Did I say at all costs? I think not!
Sorry–I thought that’s what you meant by “maximize.”.
The danger, in my case, of summarizing one of the most perplexing of all ethics balancing acts in too few words. I’M not even sure what “Maximize” means in this context. Presumably “maximize” means “maximize” without resort to illegal or unconscionable means, but many executives have concluded otherwise. Without any harm to the environment? Any long term harm? Any permanent harm? Any disproportionate harm? “Maximize” over the long term, or over the short term? Maximize for current investors, or investors yet unborn? Does behaving 1n honorable and in exemplary fashion ultimately maximize profits by maximizing market identification?

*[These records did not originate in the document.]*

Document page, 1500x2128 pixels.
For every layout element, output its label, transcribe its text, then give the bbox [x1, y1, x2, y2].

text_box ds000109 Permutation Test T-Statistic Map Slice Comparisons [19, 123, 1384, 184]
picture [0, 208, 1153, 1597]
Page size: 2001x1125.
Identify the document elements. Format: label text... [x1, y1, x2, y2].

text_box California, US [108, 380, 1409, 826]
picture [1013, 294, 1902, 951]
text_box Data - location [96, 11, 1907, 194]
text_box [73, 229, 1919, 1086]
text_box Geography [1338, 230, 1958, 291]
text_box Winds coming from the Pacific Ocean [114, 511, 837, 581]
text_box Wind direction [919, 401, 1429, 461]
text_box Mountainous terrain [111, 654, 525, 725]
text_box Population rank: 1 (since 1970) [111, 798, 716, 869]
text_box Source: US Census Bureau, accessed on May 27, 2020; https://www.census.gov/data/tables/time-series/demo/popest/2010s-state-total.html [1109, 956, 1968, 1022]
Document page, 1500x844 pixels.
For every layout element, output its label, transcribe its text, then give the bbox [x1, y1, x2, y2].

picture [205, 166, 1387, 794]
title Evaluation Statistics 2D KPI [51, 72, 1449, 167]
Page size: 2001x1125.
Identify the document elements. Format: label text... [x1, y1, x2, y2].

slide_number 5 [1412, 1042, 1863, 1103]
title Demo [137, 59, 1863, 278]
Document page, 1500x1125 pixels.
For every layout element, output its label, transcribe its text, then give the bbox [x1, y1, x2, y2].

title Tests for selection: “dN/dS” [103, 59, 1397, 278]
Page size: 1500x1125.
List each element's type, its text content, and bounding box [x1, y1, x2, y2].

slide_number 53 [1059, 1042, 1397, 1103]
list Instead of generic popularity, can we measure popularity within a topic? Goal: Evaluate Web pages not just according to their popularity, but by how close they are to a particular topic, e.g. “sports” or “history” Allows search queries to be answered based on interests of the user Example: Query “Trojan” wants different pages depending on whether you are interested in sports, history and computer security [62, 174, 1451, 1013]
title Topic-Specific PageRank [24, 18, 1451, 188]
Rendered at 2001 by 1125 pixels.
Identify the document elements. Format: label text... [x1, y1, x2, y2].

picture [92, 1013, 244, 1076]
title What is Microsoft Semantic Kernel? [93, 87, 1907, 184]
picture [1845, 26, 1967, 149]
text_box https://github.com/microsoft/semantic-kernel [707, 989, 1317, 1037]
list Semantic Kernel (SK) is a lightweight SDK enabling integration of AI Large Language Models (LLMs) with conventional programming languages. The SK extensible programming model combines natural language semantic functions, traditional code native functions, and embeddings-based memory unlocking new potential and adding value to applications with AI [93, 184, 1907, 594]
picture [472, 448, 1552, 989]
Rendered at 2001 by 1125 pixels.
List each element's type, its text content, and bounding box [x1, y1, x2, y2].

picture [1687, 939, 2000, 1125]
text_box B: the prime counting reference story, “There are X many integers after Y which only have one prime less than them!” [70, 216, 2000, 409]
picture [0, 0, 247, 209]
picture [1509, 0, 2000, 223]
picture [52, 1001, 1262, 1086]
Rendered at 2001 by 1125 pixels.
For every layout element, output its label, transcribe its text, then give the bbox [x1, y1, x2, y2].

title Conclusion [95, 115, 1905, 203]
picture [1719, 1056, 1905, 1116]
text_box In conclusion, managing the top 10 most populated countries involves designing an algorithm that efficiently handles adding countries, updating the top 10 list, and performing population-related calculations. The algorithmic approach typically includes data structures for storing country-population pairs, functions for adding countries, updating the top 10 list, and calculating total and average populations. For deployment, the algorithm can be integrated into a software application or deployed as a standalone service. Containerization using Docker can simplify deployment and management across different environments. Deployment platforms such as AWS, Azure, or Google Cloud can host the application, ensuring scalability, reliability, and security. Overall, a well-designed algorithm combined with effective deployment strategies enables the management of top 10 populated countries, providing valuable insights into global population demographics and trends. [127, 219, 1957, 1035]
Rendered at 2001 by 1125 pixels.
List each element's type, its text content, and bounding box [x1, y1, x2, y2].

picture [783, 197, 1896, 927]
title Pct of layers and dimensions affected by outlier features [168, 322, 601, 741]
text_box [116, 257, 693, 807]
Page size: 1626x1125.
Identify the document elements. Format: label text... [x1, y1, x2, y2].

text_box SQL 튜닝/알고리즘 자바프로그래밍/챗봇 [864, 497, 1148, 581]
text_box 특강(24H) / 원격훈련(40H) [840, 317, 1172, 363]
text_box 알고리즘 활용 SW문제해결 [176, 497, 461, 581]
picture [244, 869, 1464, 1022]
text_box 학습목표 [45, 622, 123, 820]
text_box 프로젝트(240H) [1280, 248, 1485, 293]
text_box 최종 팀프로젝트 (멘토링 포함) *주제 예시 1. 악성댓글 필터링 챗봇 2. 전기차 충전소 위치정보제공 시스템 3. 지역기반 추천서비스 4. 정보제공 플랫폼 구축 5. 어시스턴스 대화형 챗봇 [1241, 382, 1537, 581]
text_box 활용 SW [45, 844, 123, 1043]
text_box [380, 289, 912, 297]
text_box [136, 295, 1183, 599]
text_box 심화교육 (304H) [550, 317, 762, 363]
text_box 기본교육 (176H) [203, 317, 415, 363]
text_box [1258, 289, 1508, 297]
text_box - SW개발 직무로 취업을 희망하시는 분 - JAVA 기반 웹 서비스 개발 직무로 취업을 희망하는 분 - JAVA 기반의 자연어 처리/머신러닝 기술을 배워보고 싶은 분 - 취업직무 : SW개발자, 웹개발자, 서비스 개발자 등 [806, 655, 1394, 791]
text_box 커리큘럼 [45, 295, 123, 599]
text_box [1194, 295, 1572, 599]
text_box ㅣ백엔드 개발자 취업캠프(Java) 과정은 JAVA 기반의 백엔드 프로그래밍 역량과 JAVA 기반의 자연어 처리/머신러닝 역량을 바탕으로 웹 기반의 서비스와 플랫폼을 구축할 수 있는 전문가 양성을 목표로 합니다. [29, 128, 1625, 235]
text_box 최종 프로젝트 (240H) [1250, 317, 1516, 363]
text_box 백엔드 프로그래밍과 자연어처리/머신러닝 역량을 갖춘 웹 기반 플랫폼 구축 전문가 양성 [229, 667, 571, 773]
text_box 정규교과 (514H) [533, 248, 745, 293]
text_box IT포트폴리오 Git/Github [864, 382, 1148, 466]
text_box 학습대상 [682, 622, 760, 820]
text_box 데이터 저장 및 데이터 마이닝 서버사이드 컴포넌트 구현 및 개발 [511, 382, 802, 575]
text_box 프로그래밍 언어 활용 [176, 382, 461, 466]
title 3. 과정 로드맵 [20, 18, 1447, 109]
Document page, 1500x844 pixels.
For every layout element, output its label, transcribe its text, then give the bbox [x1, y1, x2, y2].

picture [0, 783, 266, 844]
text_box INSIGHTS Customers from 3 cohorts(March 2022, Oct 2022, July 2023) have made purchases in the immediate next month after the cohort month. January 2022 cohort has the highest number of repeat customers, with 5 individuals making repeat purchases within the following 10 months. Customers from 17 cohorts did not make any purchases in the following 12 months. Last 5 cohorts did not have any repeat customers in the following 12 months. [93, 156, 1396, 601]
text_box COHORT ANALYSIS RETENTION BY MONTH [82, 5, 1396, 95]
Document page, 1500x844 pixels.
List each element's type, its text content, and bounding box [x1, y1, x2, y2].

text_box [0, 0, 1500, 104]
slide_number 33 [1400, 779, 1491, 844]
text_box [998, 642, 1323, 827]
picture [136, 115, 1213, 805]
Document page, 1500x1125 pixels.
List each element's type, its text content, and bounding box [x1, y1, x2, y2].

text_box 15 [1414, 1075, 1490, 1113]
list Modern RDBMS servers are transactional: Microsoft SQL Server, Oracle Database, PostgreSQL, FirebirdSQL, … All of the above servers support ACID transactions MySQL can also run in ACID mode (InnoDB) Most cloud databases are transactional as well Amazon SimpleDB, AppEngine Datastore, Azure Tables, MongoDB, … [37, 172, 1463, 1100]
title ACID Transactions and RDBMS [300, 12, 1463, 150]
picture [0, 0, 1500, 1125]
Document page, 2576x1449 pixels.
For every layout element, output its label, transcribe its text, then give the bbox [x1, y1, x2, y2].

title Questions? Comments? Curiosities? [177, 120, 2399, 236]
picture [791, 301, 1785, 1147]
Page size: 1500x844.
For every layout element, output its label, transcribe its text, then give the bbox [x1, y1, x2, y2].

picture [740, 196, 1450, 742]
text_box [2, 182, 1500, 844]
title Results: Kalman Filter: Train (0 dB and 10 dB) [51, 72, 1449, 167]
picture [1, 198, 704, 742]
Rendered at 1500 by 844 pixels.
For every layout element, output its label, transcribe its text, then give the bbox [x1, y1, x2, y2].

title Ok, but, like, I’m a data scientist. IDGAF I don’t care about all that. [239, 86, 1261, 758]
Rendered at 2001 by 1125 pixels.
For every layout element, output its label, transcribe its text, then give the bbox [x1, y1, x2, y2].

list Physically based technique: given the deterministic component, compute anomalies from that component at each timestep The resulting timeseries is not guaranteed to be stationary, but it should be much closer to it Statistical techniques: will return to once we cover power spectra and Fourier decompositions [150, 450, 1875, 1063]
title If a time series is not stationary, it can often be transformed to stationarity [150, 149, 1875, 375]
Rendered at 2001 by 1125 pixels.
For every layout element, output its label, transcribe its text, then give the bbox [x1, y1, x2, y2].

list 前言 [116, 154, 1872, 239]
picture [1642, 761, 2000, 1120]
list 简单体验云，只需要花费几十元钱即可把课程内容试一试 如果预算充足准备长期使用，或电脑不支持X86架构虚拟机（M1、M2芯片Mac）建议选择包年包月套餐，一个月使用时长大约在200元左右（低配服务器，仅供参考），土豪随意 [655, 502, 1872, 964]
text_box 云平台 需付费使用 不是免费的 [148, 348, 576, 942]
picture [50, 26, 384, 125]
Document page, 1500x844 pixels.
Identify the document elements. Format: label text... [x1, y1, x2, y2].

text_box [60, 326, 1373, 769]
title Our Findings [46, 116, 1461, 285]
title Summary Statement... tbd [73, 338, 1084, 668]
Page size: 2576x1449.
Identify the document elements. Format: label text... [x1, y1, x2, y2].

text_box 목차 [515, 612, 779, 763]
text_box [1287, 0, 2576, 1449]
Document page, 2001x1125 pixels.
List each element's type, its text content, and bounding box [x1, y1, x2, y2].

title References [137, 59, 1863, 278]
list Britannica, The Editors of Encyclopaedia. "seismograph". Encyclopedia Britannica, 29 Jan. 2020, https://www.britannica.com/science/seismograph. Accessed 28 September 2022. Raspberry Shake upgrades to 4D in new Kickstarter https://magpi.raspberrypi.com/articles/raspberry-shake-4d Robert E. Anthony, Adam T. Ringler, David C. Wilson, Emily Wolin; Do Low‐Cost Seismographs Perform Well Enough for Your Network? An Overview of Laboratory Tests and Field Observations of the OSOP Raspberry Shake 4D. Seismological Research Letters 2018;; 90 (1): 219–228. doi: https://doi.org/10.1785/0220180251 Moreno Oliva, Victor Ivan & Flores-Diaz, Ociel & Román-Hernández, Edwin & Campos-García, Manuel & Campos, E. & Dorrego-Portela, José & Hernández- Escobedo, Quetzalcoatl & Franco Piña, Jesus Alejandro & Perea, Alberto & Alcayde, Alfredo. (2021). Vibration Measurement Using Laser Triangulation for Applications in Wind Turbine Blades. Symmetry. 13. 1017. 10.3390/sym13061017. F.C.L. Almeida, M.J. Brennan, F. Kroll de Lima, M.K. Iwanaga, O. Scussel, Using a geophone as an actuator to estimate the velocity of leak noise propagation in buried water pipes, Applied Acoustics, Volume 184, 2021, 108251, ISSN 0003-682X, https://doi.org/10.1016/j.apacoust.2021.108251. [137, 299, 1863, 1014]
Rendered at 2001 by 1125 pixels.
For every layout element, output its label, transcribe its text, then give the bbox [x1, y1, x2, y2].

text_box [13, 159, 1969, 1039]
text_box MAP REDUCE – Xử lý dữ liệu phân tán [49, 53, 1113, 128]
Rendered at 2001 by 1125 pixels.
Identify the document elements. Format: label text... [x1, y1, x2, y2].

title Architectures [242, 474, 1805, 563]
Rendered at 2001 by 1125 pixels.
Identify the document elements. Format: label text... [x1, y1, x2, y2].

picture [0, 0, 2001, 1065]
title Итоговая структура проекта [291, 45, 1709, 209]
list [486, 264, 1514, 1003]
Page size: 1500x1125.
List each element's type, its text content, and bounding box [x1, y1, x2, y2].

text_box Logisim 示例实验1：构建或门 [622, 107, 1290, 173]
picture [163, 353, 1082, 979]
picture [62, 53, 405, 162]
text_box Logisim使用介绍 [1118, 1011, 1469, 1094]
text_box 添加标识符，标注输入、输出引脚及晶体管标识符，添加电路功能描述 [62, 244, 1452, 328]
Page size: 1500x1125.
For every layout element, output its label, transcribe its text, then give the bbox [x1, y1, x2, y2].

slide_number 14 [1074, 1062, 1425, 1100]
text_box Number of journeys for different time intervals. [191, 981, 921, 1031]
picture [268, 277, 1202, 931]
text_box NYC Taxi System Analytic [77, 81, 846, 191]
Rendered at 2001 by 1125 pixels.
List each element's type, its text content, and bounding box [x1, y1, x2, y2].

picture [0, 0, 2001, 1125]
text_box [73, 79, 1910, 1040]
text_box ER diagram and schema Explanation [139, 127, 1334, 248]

Is penalty balancing part of the calculation?
Well, maximize profits makes me think of Milton Friedman, who wrote (around 1970, I think) that
“There is one and only one social responsibility of business — to use its resources and engage in activities designed to increase its profits so long as it stays within the rules of the game.”
Much of business ethics thought is to debunk Friedman, since he apparently never thought of externalities (e.g., pollution, safety, et al.).
What business ethics tries to do is redefine the rules.
Yeah, we try, but frustratingly for many students (and teachers), many of the most important rules are unwritten and unenforceable.
But Bob—those “unwritten rules” are called “ethics”!
Yes, I call them “unenforceables.” Ethics is obedience to the unenforceables.